Pneumatici che sgommano sull’asfalto e che bruciano. Burnout significa: bruciato interamente. Daniele, il protagonista della storia di lavoro riportata da Harald Ege, ha una forte responsabilità economica e organizzativa. L’impegno e l’orientamento al risultato lo allontanano dai colleghi e dai familiari, fino al pericoloso crinale dell’esaurimento emotivo. Il burnout non è un difetto di personalità e nemmeno una sindrome clinica. E’ un problema occupazionale. Lo fa notare l’autore inducendo la certezza che le insidiose sfumature di mobbing e il mobbing stesso vengano generati da anomalie organizzative. Causate dall’incrocio fra diverse variabili. Fra queste: la scarsità oppure l’eccesso di risorse economiche; qualche volta da personalismi di sedicenti leader che confondono l’autorevolezza con il potere e hanno perduto senso della realtà e obiettività.
Workaholism.
Dipendenza da lavoro. E’ una modulazione del burnout. I workaholic sono quelli che portano il lavoro a casa e che non riescono a staccare la spina. Ci si deve domandare se il comportamento del workaholic dipenda da persecuzione e conflittualità, anche striscianti. O forse da una cattiva gestione dei carichi di lavoro e da altrettanto critica gestione del personale. Di fatto si tratta di una situazione stressante condizionata in diversi casi anche da scelte personali: carriera, guadagno economico, status symbol oppure da situazioni di sofferenza economica che richiedono impegno lavorativo anche al di fuori dell’orario di lavoro.
Whistleblowing.
“Suonare il fischietto, fischiare.” Vigliacco chi fischia. E’ un leader solo di nome chi ha bisogno dei fischi di chi fa la spia.
Suonare il fischietto significa fare la spia. Significa appellarsi allo zar, confidando in una soluzione imposta dall’alto. Sempre ai danni di qualcuno, cioè di un collega.
L’autore riporta la storia di un ufficio a due scrivanie, dove siedono due colleghe incompatibili per carattere.
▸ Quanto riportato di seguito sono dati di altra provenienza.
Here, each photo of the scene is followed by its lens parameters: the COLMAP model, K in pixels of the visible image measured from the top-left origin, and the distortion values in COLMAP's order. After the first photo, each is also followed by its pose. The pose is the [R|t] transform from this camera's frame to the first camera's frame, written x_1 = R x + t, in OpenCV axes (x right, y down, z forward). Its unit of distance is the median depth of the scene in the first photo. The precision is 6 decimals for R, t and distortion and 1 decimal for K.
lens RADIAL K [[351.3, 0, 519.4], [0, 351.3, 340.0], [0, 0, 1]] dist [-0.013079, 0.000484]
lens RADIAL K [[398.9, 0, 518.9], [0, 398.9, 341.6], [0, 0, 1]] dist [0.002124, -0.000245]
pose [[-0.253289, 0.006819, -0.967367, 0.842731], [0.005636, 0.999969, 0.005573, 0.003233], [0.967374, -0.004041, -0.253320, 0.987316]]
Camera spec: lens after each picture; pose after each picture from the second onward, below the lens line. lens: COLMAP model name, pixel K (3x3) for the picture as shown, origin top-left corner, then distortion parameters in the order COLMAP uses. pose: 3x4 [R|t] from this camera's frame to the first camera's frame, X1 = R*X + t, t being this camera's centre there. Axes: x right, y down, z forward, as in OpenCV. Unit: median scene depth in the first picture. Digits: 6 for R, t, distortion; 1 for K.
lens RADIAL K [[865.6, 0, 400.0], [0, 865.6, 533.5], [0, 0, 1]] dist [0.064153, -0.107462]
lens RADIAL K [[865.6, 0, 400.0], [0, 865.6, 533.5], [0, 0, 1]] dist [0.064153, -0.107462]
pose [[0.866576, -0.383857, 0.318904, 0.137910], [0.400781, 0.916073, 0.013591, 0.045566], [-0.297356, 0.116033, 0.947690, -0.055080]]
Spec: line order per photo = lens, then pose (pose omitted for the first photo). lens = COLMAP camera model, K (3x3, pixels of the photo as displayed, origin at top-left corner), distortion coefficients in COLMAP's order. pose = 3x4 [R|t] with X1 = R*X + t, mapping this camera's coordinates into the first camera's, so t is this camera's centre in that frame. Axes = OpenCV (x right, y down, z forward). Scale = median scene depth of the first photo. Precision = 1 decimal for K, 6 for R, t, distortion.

Una delle due resiste agli attacchi della collega più fragile ed aggressiva e razionalmente smonta pezzo per pezzo il tentativo di umiliazione e inquinamento della sua immagine. A sprazzi riesce a riportare il sereno. La collega non accetta l’evidente superiorità di stile della resistente. E si appella al capo. Gli riferisce fatti non reali falsando immagine e impegno professionale della collega e istigando una reazione proveniente dal piano gerarchico superiore che tende a rompere l’equilibrio psicologico della collega resistente.
La filiera del disagio.
La qualità della persecuzione parte dallo stress negativo, passa per straining e mobbing. A volte finisce alle vette dello stalking. In mezzo ci sono le azioni di tutela e di difesa da intraprendere. Il libro di Harald Ege è una cartina di tornasole del tormento inferto dal lavoro malato. Propone casi di studio ed esplicita le cause dei maltrattamenti. La forza della ragione in difesa dell’emotività ferita.
Harald Ege, Oltre il mobbing. Straining, Stalking e altre forme di conflittualità sul posto di lavoro, Franco Angeli, Milano, 2024.